Collected data entries:
════════

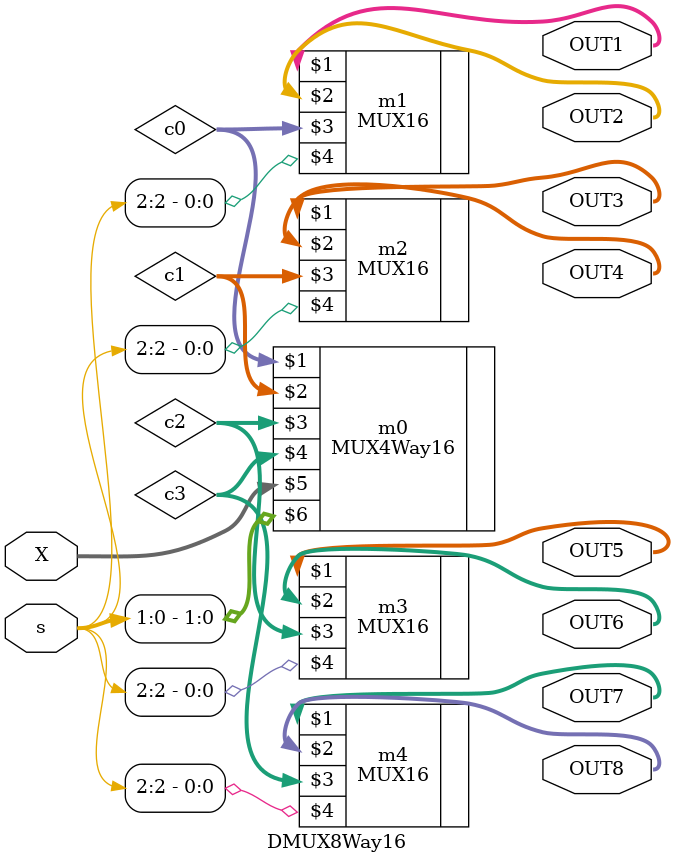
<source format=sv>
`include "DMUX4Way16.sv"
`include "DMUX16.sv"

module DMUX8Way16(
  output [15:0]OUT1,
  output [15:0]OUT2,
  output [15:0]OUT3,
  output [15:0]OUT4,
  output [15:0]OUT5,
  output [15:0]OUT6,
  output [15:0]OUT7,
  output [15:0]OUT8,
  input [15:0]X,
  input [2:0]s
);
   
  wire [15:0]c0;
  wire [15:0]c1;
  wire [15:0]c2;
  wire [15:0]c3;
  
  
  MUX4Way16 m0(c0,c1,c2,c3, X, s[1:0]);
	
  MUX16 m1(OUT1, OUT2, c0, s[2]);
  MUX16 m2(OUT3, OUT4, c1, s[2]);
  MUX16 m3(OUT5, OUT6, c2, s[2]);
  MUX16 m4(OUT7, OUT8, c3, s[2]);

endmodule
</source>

════════

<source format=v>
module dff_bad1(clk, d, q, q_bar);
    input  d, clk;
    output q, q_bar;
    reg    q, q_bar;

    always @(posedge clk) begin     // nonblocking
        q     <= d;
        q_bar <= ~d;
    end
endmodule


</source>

════════

- _The task_:
Some lines above hold the word "include". Copy all of them.

- _Solved problem_:
`include "DMUX4Way16.sv"
`include "DMUX16.sv"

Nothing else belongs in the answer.